Coming up with this amendment at this time is proof that the political elite are only interested in what benefits them and their friends. As far as they are concerned, the rest of the society can plunge into the nearest lake. Is lawmaking essentially for the benefit of the ruling class? Are the state legislators only to bother about the welfare of members of the political class at the expense of other members of the society? This tendency to place personal interest above that of the rest of the society shows that many of those who occupy leadership positions in the country know next to nothing about the essence of the offices they occupy.
Perhaps the legislators need to be reminded that they were voted into office by the people, not to be subservient to the executive, but to checkmate its excesses as well as make laws for the improvement of the society at large. But a situation in which the legislature that is supposed to put a lid on executive frivolities is the one baiting the executive with indefensible perks is nothing but an outright dereliction of duty. By scaling up the benefits of these former state helmsmen at a time when the rest of the society is trapped in abject poverty and excruciating deprivations, the Edo Assembly has loudly exhibited its insensibility to the plight of the people.
What is the essence of the review of that bill at the moment? What purpose is it supposed to serve? What good will it foster in the state? What changes will it precipitate in the society? Is it the most important thing in the state at the moment? Will it take the state out of its current challenges? Will it improve life and living in the state? What would the state lose if this bill was not passed?
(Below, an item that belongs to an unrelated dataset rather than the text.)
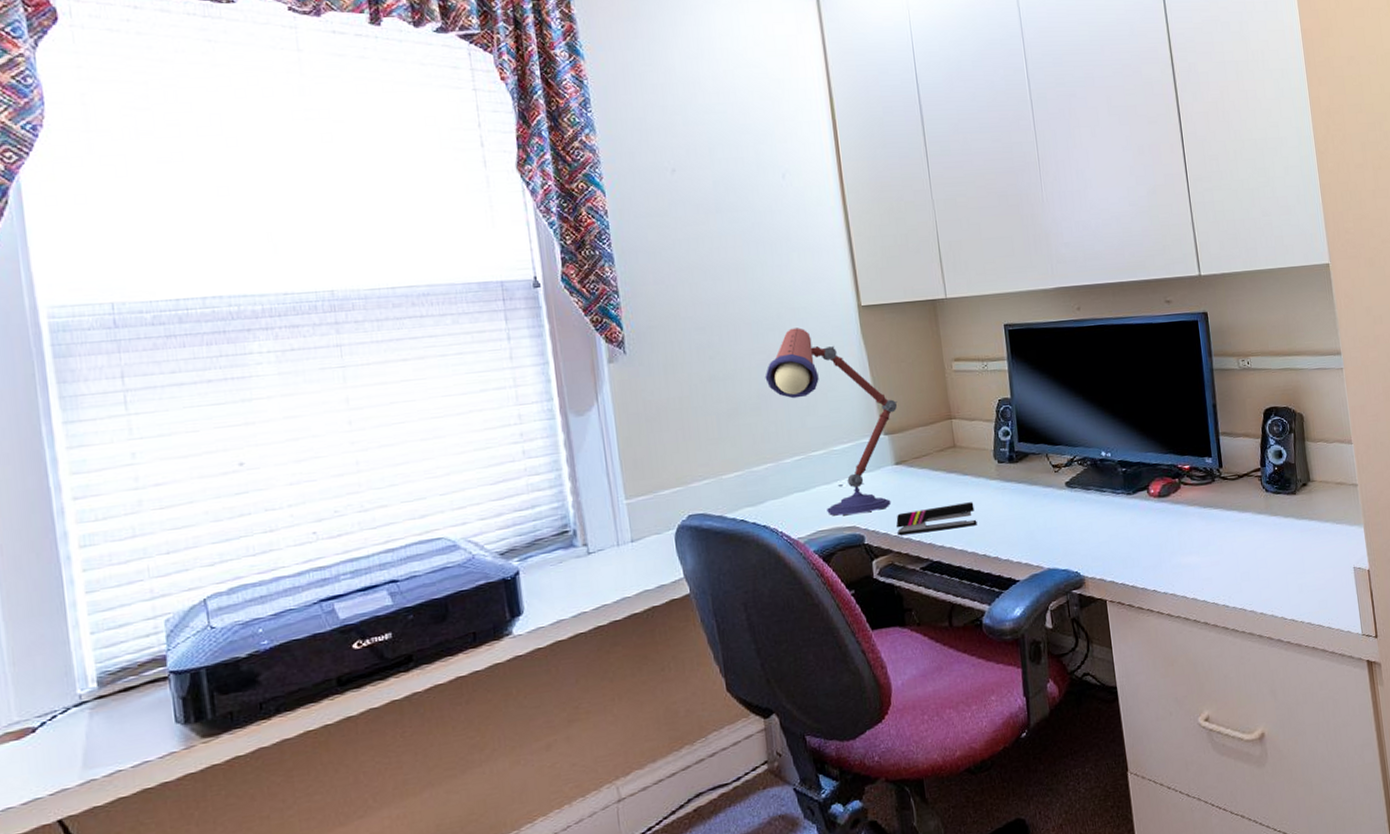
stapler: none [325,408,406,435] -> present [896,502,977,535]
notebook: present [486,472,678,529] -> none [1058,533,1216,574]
While the contributions of elected officers who served either at the state or the federal level creditably should be reasonably appreciated, we are at pains to come to terms with the fact that former governors who have been found wanting by the laws of the land will benefit from this exercise. For instance, Mr Lucky Igbninedion, the Edo State governor between 1999 and 2007 who was convicted of corrupt practices, will be a beneficiary of the pension package. Similarly, Professor Oserheimen Osunbor, who succeeded Igbinedion and was removed from office for electoral malpractice, will also enjoy the provisions of this amendment. What is the justification for allowing those who were found on the wrong side of the law to benefit from the same law?
Lawmaking is supposed to be for the good of the people. We are persuaded that it will be herculean for the Edo Assembly to say in good conscience that this newly amended bill is for the good of the people of the state. Consequently, this piece of legislation from the assembly is both contemptible and condemnable. Therefore, we call on Governor Godwin Obaseki to demonstrate statesmanship and sensitivity to the signs of the times by withholding assent to the bill.